7. Need-oriented Evangelism - the church meets the community people first based on the terms and needs identified by the community people. The church meets a perceived need (physical, emotional, social, recreational) first and then builds relationships with people in order to more effectively share the gospel with them.
8. Loving Relationships - the church develops a reputation both inside its membrship and out in the community for being a people who care for others. Strong habits and systems for caring are clearly built into the church's life. Powerful new relationships between people are constantly being initiated. Members accept that they are the front-line of showing God's love to one another and to the larger community; they do not expect the pastor simply to love everybody on their behalf.

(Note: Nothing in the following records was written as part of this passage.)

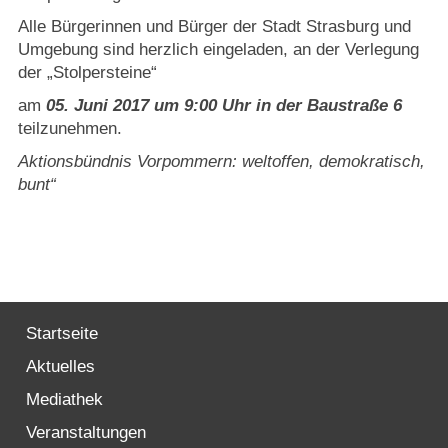
Alle Bürgerinnen und Bürger der Stadt Strasburg und
Umgebung sind herzlich eingeladen, an der Verlegung
der „Stolpersteine“
am
05. Juni 2017 um 9:00 Uhr in der Baustraße 6
teilzunehmen.
Aktionsbündnis Vorpommern: weltoffen, demokratisch,
bunt“
Startseite
Aktuelles
Mediathek
Veranstaltungen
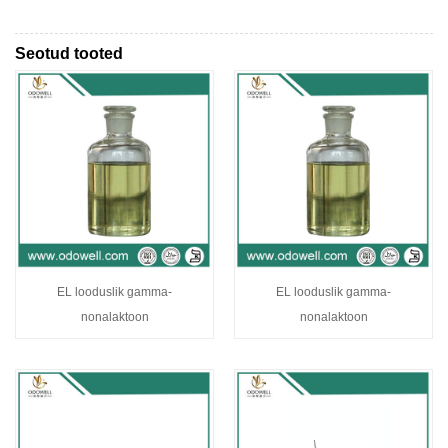
Seotud tooted
EL looduslik gamma-
EL looduslik gamma-
nonalaktoon
nonalaktoon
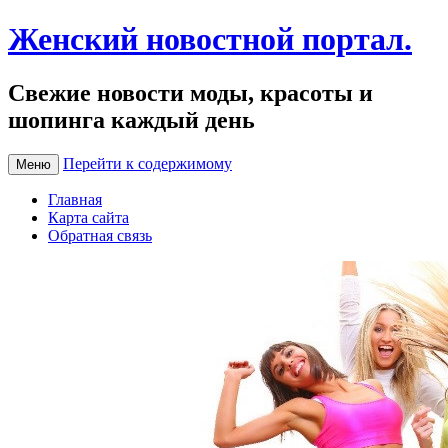
Женский новостной портал.
Свежие новости моды, красоты и
шопинга каждый день
Перейти к содержимому
Меню
Главная
Карта сайта
Обратная связь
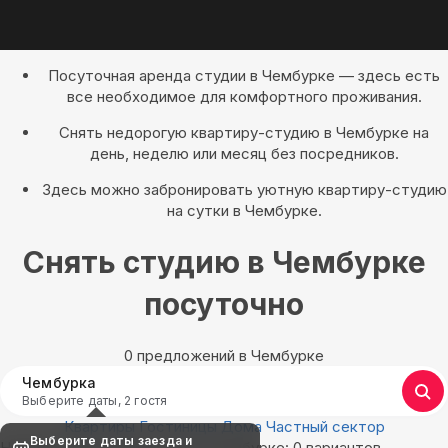
Посуточная аренда студии в Чембурке — здесь есть
все необходимое для комфортного проживания.
Снять недорогую квартиру-студию в Чембурке на
день, неделю или месяц без посредников.
Здесь можно забронировать уютную квартиру-студию
на сутки в Чембурке.
Снять студию в Чембурке
посуточно
0 предложений в Чембурке
Чембурка
Выберите даты, 2 гостя
Квартиры
Гостиницы
Дома
Частный сектор
Выберите даты заезда и
Найдём, где остановиться в Чембурке: 0 вариантов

WHAT CAN A LOCAL CHURCH DO WITH ALL THIS?
1. Contact Sandy at the Office of Congregatinal Development to get more information and to express interest in doing Natural Church Development.

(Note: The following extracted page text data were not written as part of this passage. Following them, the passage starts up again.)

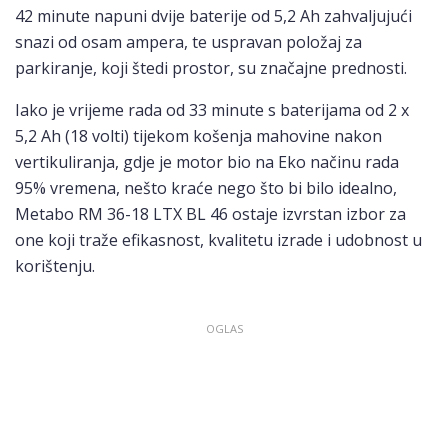
42 minute napuni dvije baterije od 5,2 Ah zahvaljujući
snazi od osam ampera, te uspravan položaj za
parkiranje, koji štedi prostor, su značajne prednosti.
Iako je vrijeme rada od 33 minute s baterijama od 2 x
5,2 Ah (18 volti) tijekom košenja mahovine nakon
vertikuliranja, gdje je motor bio na Eko načinu rada
95% vremena, nešto kraće nego što bi bilo idealno,
Metabo RM 36-18 LTX BL 46 ostaje izvrstan izbor za
one koji traže efikasnost, kvalitetu izrade i udobnost u
korištenju.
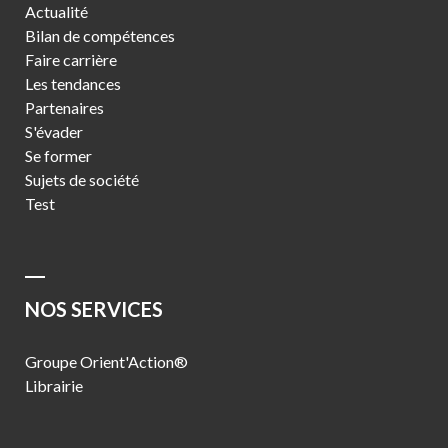
Actualité
Bilan de compétences
Faire carrière
Les tendances
Partenaires
S'évader
Se former
Sujets de société
Test
NOS SERVICES
Groupe Orient'Action®
Librairie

2. Make a covenant with a NCD Guide (trained by the Office of Congregational Development) to work with the church for one year.
3. Thirty members take a survey asking about their experience of church life.

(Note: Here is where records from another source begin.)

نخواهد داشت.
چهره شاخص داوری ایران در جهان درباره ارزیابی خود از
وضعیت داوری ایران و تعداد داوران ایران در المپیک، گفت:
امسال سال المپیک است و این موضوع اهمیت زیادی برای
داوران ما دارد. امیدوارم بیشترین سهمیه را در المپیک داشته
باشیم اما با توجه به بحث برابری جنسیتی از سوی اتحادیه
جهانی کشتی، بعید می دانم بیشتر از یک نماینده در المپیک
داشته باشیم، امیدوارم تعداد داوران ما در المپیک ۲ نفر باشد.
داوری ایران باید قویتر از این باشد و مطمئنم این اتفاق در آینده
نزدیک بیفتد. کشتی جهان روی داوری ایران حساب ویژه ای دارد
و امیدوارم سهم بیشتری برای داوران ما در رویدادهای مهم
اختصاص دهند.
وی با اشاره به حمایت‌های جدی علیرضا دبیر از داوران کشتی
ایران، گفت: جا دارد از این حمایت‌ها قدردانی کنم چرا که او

4. Based on the survey, one of the eight areas above is highlighted as a priority for immediate work.
5. The church forms a Church Health Team who works for one year overseeing the development of the area chosen.
6. At the end of a year, the Guide administers a second survey as a way of measuring improvement.
WHAT WILL LIKELY HAPPEN IF MY CHURCH DOES NCD?
In the Orlando District of the Florida Annual Conference, a dozen churches did Natural Church Development for one year and then the year end results were compared with the rest of the churches in that district. The NCD churches posted an 89% gain in new members by professions of faith. The rest of the churches declined 13%. Almost all of the NCD churches actually posted net gains in terms of their overall attendance and membership. If a church is struggling in several areas of its health, it may not be realistic to expect that they can turn around a long-standing decline in one year. But almost every church will see improvement if they take the NCD process seriously. And, most churches, even in tough situations, will see growth within two or three years after beginning the NCD process.
HOW MUCH DOES IT COST?
Much of the cost is absorbed by the Office of Congregational Development and the Guides. Churches are asked to pay a minimum of $350 for the first year, or $1 per person in average attendance up to $1000, whatever is more.
WHEN IS A CHURCH NOT READY TO DO NCD?
A church that is unsettled in terms of its pastoral appointment, who may be considering a change of appointment in the next year, needs to wait until there is clearly a stable and positive relationship between the pastor and the church. A church that is going through a crisis such as imminent relocation, hurricane recovery, or some sort of trauma/tragedy that has impacted the whole church - this church would be wise to let things settle down first, so that they can give the proper amount of attention to the NCD process.